Consumer research says customers around the world are sick to death of look-alike cars. Give us something different is the chorus, something that stands out from the clones.
In designer-speak, the key factor is something called DRG, short for ‘down-the-road graphic’. The world’s most recognisable cars have it in spades.
Translated, DRG is the instant visual impression a car creates, that millisecond mental snapshot that tells you “it’s a Mercedes”, or even more emphatically, a Porsche, a Ferrari or a Rolls-Royce.
Most car companies would kill for such visual identity but, unlike the blue-blood brands, have shown no commitment to consistency of design. For 30 years they have followed the fashion of the day.
Ford Australia uses pragmatic language to describe this problem.
The new AU series Falcon was designed to pass what the designers call the ‘100-metre test’. At that distance, the new car must easily be recognised as a Falcon, and nothing else.
The new model’s starched creases and piano-grin grille are calculated to give it instant visual snap against the more conventional looks of the Holden Commodore (at the risk of shocking more conservative Falcon buyers).
One of the biggest criticisms from local customers is that our top two sellers are hard to tell apart.
The 100-metre rule was also a part of the design brief for the Ford Edsel, one of history’s fabled flops. It had DRG by the bucket load – but it was the wrong sort.
The same desperate need to stand apart is evident in many new models. Honda’s Prelude is hardly a thing of beauty when parked alongside Peugeot’s classic 406 coupe, but those outsized headlamps telegraph a unique identity.
Improvements in headlamp technology have recently allowed designers much more freedom, with not always gorgeous results.
This is why we’re seeing the alien-eyed Lexus LX 470, the bug-eyed Honda Civic and the heavily hooded slits of cars such as Chrysler’s Voyager.
The Prelude is a paragon of style compared with Ford’s egg-shaped Taurus, perhaps the best recent example of the designed-to-shock school. The car’s chief designer lauded it as such a progressive shape it deserved comparisons to the Opera House.
Lofty though these aspirations may be, Australians still aren’t sure which end is which.

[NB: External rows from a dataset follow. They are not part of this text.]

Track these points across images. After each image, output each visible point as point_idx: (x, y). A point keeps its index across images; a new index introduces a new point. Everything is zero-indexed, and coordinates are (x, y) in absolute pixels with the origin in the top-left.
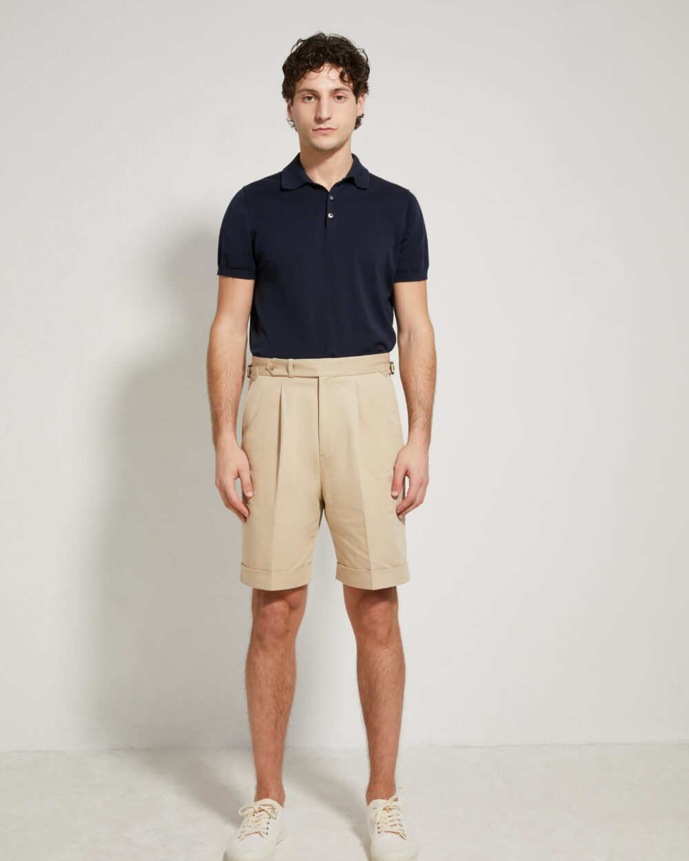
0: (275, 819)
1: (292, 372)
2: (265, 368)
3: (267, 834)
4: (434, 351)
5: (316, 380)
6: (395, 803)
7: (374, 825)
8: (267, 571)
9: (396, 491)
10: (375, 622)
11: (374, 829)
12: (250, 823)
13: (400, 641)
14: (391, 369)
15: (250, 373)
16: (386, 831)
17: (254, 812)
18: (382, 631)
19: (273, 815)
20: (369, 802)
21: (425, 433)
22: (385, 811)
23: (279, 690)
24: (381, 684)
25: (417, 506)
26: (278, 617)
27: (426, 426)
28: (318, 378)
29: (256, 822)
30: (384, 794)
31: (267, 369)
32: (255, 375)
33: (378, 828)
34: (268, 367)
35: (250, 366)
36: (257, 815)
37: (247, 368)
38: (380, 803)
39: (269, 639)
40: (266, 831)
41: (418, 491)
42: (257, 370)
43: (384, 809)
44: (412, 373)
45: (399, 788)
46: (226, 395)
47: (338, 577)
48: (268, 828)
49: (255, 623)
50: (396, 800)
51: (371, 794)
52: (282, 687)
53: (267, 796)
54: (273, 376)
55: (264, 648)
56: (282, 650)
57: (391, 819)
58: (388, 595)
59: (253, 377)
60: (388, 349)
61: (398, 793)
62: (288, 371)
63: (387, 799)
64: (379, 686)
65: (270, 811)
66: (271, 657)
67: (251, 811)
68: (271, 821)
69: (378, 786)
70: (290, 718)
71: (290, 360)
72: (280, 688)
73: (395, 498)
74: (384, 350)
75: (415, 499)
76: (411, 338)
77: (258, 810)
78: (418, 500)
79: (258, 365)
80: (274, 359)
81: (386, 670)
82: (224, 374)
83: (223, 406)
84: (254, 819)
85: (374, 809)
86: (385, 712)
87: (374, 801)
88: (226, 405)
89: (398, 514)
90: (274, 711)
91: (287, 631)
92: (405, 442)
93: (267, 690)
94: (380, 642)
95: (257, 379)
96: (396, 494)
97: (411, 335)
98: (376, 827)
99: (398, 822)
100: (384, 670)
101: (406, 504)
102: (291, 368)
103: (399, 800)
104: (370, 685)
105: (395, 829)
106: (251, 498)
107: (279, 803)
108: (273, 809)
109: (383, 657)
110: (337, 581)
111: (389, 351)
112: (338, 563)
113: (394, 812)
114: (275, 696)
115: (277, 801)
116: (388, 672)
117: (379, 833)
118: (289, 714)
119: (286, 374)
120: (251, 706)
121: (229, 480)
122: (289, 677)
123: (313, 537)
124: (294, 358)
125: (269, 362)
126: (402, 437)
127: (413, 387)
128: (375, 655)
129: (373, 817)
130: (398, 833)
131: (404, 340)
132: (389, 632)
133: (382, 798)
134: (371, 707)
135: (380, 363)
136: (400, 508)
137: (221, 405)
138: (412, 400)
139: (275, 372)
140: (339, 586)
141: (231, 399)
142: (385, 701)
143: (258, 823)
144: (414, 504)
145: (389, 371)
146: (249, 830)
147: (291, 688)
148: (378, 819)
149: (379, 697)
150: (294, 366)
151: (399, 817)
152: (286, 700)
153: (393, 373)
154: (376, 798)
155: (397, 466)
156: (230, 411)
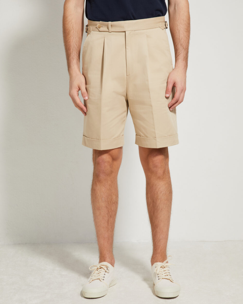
0: (108, 273)
1: (111, 29)
2: (96, 27)
3: (104, 280)
4: (189, 15)
5: (124, 33)
6: (167, 264)
7: (156, 275)
8: (99, 139)
9: (168, 94)
10: (156, 166)
11: (156, 277)
12: (95, 274)
13: (169, 178)
14: (165, 25)
15: (87, 30)
16: (162, 278)
17: (97, 269)
18: (160, 172)
19: (107, 271)
20: (152, 264)
21: (184, 62)
22: (161, 268)
23: (109, 204)
24: (160, 201)
25: (180, 103)
26: (106, 164)
27: (185, 58)
28: (125, 32)
29: (98, 274)
30: (161, 260)
31: (96, 28)
32: (90, 31)
33: (158, 277)
34: (97, 26)
35: (87, 26)
36: (99, 270)
37: (85, 27)
38: (159, 264)
39: (102, 176)
40: (103, 278)
41: (180, 94)
42: (91, 28)
43: (161, 267)
44: (177, 28)
45: (169, 256)
46: (73, 44)
47: (136, 143)
48: (104, 277)
49: (94, 168)
50: (167, 262)
51: (154, 260)
52: (111, 202)
53: (105, 261)
54: (100, 31)
55: (99, 181)
56: (109, 182)
57: (165, 272)
58: (163, 151)
59: (89, 32)
60: (164, 14)
61: (168, 259)
62: (108, 28)
63: (163, 262)
64: (158, 202)
65: (106, 269)
66: (104, 186)
67: (96, 268)
68: (106, 273)
69: (158, 255)
70: (116, 219)
71: (109, 22)
72: (110, 203)
73: (167, 98)
74: (161, 14)
75: (179, 99)
76: (176, 8)
77: (99, 268)
78: (180, 100)
79: (92, 25)
80: (101, 22)
81: (162, 193)
82: (72, 32)
83: (71, 50)
84: (96, 272)
85: (155, 267)
86: (162, 216)
87: (156, 263)
88: (73, 49)
89: (170, 108)
90: (106, 216)
91: (112, 172)
92: (174, 67)
93: (102, 204)
94: (159, 178)
95: (91, 33)
96: (168, 95)
97: (176, 5)
98: (157, 276)
99: (169, 274)
100: (161, 193)
101: (174, 102)
102: (110, 27)
103: (169, 262)
104: (153, 202)
105: (167, 277)
106: (87, 100)
107: (111, 264)
108: (107, 267)
109: (160, 186)
110: (136, 144)
111: (164, 15)
112: (136, 135)
113: (166, 269)
114: (107, 207)
115: (110, 263)
116: (163, 194)
117: (159, 279)
118: (115, 217)
119: (107, 30)
120: (94, 213)
121: (75, 92)
122: (114, 197)
123: (124, 121)
124: (112, 21)
125: (98, 23)
126: (172, 64)
127: (177, 36)
128: (156, 185)
129: (155, 271)
130: (169, 279)
131: (172, 9)
132: (164, 172)
133: (160, 262)
134: (154, 213)
135: (160, 22)
136: (171, 104)
137: (70, 50)
138: (177, 44)
139: (101, 29)
140: (137, 148)
141: (76, 46)
142: (162, 209)
143: (99, 274)
144: (178, 102)
145: (165, 27)
146: (94, 278)
147: (116, 203)
148: (158, 272)
149: (158, 208)
150: (111, 26)
151: (168, 272)
152: (113, 210)
153: (167, 28)
154: (157, 262)
155: (169, 80)
156: (75, 53)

From Japan, for very different reasons, comes the startled shoe-box style of Suzuki’s Wagon R – a hot seller in Japan. The Tokyo locals reckon it’s a good look (which speaks volumes about cultural differences) and it crams big interior dimensions into a pocket-sized package.
In reality, Japanese government rules that link body width to registration charges laid down the blueprint for the Wagon R. The designers seem to have joined up the dots while paying plenty of attention to the vehicle’s “face”.
This is a serious concept among Japanese car stylists, who spend inordinate hours designing front ends described earnestly as happy, sad, male, female, joyous, angry, powerful or serene.
A flounder fish inspired the Honda Civic, while Toyota Celica is water flowing over rocks. The Honda Legend is a 12-metre yacht with living animal eyes. Seriously.
Memorable car design is rarely so contrived. It reflects national character, driving conditions and culture. And sometimes it’s a fluke.
An example: Mazda’s 121 ‘Bubble’ car, a smash hit in Australia and lauded for its style, was a flop elsewhere, even in Japan where it was designed. The Poms called it a Noddy and Big Ears car.
In Seoul, Hyundai was praised by the locals for its latest concept car, the SLV. Here in Sydney, it was removed from the motor show stand after just one day, such was the derision.
The flip side: many Japanese designers are genuinely nonplussed at why the Falcon and Commodore are Australia’s top sellers. Too fat, they say, too big.
There is, of course, a fine line between different and ugly.
Bill Mitchell, the famed chief designer at General Motors, regularly chided his stylists thus: “Walking through the foyer of the Waldorf Astoria with your fly undone is definitely different, but it’s not necessarily better.”